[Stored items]
+-------+
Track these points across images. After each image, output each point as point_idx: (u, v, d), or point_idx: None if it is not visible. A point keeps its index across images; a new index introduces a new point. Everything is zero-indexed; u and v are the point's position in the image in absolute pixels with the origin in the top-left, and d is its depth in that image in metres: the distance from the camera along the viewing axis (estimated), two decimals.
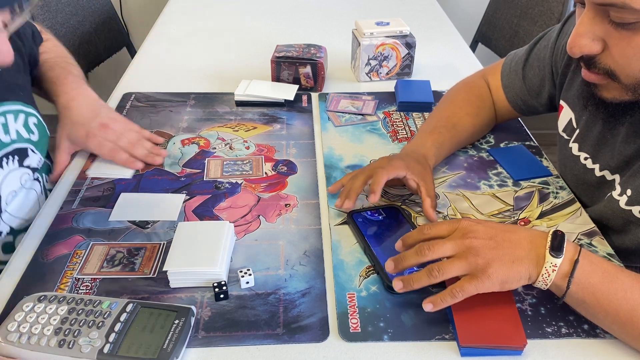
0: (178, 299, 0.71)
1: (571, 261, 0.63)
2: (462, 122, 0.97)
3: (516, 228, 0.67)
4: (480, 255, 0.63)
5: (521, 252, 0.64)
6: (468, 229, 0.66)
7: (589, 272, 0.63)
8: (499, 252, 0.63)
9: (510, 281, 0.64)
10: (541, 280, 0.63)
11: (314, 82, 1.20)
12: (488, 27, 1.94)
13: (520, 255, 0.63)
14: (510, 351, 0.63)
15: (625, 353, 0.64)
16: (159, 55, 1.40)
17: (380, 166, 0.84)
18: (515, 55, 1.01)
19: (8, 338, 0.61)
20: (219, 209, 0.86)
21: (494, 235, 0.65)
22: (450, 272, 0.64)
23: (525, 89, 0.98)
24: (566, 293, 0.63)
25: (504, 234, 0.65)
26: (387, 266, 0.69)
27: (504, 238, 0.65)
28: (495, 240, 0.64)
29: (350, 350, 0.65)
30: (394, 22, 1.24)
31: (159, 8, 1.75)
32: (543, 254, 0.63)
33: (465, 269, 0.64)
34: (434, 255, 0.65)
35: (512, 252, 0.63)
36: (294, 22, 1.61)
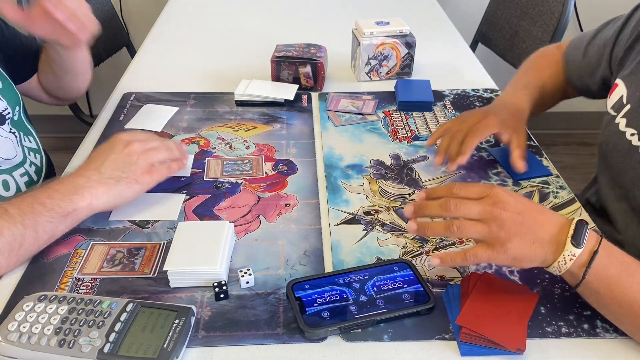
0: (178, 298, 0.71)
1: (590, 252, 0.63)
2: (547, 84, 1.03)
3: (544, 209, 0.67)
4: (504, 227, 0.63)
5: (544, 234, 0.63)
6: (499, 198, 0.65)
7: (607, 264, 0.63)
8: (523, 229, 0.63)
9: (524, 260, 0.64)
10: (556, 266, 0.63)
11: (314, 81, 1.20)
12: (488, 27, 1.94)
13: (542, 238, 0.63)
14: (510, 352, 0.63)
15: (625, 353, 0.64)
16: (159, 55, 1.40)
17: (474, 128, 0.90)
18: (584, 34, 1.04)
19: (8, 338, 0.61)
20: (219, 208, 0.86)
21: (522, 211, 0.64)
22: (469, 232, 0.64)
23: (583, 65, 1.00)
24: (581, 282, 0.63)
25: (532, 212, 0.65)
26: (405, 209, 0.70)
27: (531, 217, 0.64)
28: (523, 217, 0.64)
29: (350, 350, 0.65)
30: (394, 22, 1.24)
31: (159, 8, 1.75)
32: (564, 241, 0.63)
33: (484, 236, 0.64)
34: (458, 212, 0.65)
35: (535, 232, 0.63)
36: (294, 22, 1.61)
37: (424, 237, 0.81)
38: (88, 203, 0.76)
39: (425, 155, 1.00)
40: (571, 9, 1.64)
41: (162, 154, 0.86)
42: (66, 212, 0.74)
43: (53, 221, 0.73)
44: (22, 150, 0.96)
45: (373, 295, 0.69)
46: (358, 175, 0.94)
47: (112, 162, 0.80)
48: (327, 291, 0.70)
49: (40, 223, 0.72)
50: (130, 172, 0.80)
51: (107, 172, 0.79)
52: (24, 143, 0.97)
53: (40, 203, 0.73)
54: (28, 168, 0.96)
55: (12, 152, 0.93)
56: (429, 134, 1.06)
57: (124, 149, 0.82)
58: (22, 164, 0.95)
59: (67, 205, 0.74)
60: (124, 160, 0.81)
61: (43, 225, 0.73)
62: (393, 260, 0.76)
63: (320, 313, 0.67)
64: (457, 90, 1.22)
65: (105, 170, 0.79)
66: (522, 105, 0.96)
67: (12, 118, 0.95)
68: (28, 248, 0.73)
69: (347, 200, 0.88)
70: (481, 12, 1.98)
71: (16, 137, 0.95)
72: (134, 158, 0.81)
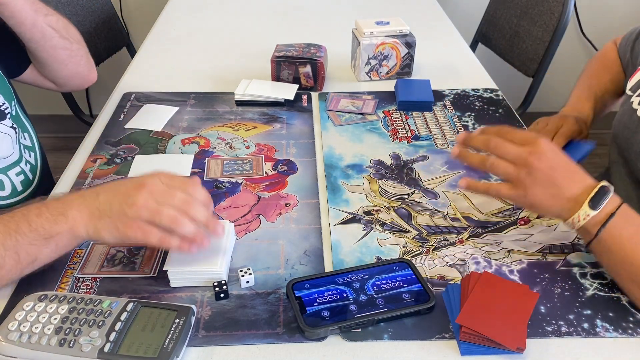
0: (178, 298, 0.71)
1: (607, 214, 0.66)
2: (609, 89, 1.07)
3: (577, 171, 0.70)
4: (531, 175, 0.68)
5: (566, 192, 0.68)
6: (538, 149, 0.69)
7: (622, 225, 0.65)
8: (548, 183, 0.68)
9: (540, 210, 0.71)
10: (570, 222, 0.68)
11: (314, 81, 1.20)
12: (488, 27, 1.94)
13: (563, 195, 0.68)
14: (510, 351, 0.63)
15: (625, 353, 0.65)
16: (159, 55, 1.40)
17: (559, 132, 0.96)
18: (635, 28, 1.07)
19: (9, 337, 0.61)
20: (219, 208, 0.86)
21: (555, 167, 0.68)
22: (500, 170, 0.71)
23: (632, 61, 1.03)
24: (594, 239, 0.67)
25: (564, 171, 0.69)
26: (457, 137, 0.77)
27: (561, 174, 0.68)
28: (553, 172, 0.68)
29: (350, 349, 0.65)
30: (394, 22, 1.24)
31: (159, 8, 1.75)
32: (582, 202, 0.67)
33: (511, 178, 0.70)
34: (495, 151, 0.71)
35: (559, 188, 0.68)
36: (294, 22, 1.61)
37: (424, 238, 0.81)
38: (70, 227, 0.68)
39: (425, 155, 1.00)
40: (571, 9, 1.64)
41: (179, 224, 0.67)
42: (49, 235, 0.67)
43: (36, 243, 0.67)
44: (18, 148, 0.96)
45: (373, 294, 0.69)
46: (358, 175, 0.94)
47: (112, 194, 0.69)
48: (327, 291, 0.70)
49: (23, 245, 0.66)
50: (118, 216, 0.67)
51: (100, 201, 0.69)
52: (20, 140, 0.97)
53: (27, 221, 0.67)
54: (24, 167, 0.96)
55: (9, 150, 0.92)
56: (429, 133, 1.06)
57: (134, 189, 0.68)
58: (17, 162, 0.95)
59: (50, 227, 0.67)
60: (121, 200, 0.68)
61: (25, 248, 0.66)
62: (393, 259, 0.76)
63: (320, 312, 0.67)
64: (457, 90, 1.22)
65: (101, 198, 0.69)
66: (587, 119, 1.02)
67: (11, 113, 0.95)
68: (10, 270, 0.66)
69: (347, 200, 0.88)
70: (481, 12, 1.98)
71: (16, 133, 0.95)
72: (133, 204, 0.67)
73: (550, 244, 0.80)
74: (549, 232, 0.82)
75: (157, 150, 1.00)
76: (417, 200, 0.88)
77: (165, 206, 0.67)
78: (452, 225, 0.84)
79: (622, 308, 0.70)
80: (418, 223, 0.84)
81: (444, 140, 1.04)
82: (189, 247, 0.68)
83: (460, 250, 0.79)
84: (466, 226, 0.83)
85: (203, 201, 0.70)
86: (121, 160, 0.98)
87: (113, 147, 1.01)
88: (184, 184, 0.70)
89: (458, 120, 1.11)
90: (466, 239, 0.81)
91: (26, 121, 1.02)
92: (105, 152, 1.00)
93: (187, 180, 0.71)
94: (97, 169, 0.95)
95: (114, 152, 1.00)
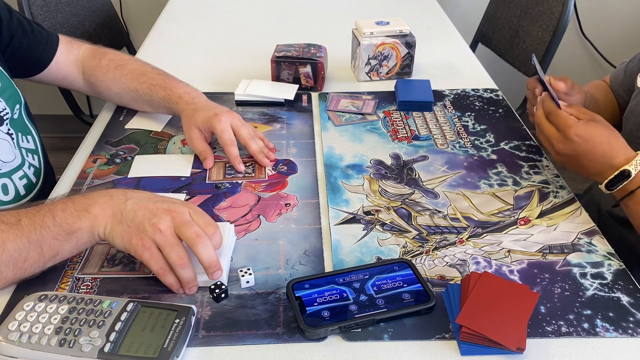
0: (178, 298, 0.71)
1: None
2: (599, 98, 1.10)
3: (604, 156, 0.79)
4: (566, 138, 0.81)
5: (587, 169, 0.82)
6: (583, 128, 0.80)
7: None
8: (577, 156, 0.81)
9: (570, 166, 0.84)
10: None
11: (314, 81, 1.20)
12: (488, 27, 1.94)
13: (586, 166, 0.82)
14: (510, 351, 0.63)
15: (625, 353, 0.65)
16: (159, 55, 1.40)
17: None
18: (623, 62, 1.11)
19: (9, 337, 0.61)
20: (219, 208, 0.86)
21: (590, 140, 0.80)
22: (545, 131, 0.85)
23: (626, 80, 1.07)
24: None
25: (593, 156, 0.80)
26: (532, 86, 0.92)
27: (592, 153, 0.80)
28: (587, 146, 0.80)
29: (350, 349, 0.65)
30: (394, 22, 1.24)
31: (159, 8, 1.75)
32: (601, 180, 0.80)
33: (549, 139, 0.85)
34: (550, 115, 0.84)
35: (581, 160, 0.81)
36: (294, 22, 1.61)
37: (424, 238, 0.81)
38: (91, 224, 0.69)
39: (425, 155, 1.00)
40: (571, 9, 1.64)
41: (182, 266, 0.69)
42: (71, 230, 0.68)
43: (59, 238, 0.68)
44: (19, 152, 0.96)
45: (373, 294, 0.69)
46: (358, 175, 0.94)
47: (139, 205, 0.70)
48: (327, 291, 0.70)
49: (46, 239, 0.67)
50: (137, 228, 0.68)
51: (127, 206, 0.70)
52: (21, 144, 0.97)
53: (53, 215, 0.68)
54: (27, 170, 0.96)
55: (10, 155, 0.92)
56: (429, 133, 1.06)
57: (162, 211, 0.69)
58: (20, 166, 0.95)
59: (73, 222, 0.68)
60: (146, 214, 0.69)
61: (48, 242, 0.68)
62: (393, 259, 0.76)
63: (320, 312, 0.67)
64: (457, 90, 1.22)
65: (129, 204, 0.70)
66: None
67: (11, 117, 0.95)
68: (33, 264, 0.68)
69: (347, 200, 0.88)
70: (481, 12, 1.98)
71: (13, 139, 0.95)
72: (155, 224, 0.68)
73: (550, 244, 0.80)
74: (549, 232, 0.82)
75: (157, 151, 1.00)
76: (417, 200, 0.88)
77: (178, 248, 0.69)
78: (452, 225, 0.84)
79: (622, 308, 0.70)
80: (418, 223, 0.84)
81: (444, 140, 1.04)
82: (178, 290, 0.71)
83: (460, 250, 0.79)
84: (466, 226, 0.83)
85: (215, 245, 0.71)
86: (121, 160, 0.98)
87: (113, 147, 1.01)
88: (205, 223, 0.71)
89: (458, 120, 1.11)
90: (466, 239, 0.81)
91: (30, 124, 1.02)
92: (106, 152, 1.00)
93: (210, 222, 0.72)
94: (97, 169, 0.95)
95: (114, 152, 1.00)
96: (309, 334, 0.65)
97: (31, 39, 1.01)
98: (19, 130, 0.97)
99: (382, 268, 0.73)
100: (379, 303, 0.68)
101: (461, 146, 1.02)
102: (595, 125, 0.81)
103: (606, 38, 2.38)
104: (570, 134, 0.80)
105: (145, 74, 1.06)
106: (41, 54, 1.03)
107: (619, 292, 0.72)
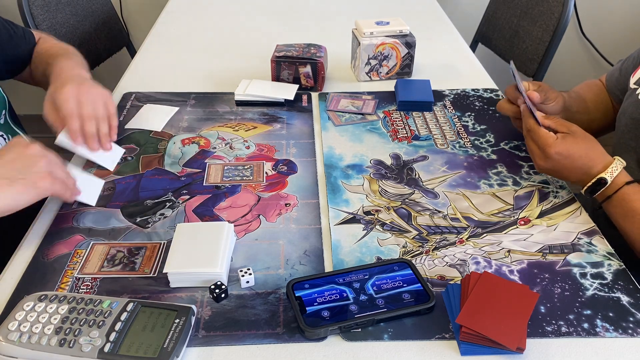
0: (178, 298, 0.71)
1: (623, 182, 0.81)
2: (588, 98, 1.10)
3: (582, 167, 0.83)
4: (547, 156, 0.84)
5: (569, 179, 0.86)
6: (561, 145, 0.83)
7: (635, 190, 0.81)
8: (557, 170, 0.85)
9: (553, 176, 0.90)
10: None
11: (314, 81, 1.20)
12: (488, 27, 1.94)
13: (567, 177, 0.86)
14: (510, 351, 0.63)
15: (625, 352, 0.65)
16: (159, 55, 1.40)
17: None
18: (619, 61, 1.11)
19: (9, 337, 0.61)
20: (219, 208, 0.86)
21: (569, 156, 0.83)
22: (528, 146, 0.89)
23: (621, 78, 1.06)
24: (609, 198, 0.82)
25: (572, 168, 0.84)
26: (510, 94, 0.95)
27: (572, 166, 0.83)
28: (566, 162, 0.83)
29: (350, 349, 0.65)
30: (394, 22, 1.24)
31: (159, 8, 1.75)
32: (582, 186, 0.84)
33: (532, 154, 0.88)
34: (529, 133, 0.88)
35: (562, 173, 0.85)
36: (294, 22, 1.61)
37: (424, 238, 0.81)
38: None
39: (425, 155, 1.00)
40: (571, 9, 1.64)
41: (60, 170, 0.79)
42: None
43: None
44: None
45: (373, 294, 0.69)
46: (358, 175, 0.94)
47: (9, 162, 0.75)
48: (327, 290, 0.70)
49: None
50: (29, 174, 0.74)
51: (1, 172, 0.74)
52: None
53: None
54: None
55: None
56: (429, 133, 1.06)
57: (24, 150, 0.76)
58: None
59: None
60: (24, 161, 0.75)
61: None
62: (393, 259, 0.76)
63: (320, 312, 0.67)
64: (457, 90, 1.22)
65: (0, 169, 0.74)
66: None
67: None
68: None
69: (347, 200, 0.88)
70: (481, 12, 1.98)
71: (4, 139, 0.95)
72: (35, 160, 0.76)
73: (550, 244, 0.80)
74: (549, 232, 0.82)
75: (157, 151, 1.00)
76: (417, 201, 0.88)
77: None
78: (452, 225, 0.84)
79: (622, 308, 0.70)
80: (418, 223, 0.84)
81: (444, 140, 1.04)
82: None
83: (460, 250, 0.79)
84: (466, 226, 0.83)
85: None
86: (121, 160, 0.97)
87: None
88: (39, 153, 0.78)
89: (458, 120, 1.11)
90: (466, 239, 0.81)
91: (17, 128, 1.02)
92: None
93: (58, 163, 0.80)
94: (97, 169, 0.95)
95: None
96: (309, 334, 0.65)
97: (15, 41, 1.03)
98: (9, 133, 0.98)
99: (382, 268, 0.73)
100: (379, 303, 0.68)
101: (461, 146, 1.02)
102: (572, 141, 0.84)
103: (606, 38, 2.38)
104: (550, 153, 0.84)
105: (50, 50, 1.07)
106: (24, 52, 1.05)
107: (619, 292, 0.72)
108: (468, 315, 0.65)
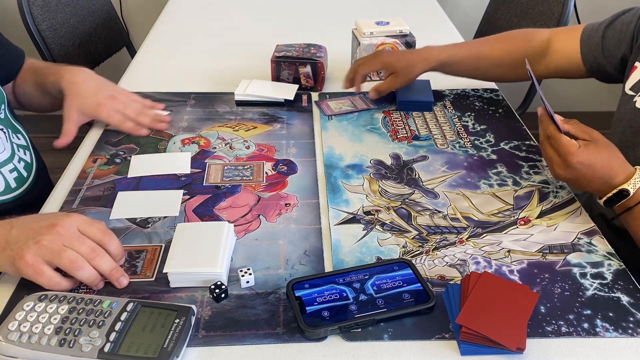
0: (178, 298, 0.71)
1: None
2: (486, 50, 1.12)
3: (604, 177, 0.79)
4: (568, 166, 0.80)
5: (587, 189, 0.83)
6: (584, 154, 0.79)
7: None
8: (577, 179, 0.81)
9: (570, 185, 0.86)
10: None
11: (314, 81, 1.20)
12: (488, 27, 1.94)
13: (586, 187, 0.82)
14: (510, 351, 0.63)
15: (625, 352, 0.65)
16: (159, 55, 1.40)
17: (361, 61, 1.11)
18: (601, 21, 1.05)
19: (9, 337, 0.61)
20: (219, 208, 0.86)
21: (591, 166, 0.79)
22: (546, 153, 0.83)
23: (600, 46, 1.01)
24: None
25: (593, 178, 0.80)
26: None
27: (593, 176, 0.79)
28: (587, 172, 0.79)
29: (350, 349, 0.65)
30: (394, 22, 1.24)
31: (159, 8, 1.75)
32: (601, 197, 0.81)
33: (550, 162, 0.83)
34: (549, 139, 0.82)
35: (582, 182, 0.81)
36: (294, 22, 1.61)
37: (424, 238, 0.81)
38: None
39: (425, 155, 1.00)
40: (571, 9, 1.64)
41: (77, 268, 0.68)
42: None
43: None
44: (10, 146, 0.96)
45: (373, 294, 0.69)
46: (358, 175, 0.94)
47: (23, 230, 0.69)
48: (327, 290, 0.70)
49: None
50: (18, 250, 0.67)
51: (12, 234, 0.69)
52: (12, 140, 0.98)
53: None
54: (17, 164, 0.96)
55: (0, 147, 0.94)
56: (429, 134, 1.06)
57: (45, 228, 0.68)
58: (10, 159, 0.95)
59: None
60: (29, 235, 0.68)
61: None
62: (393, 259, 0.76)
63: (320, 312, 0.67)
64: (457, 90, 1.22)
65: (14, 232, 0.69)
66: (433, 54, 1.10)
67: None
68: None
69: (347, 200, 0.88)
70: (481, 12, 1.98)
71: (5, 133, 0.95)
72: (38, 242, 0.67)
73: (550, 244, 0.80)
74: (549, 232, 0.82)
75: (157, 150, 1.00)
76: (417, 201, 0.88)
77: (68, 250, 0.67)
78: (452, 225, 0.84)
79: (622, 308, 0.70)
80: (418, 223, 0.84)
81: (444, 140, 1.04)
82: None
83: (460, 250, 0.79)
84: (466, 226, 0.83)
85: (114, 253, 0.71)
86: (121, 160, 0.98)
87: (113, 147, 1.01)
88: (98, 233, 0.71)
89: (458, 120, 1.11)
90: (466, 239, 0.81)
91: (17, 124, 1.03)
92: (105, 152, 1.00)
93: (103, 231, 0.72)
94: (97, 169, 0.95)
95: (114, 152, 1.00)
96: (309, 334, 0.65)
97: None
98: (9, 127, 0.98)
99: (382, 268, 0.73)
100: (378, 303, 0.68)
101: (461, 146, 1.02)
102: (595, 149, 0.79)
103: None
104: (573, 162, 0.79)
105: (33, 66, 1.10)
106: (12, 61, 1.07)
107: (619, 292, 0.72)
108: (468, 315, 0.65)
+-------+
About this task: Of all the entries above, output exactly the lines between the one holding "6: (468, 229, 0.66)" and the one holding "35: (512, 252, 0.63)", inclusive.

Exercise output:
6: (468, 229, 0.66)
7: (589, 272, 0.63)
8: (499, 252, 0.63)
9: (510, 281, 0.64)
10: (541, 280, 0.63)
11: (314, 82, 1.20)
12: (488, 27, 1.94)
13: (520, 255, 0.63)
14: (510, 351, 0.63)
15: (625, 353, 0.64)
16: (159, 55, 1.40)
17: (380, 166, 0.84)
18: (515, 55, 1.01)
19: (8, 338, 0.61)
20: (219, 209, 0.86)
21: (494, 235, 0.65)
22: (450, 272, 0.64)
23: (525, 89, 0.98)
24: (566, 293, 0.63)
25: (504, 234, 0.65)
26: (387, 266, 0.69)
27: (504, 238, 0.65)
28: (495, 240, 0.64)
29: (350, 350, 0.65)
30: (394, 22, 1.24)
31: (159, 8, 1.75)
32: (543, 254, 0.63)
33: (465, 269, 0.64)
34: (434, 255, 0.65)
35: (512, 252, 0.63)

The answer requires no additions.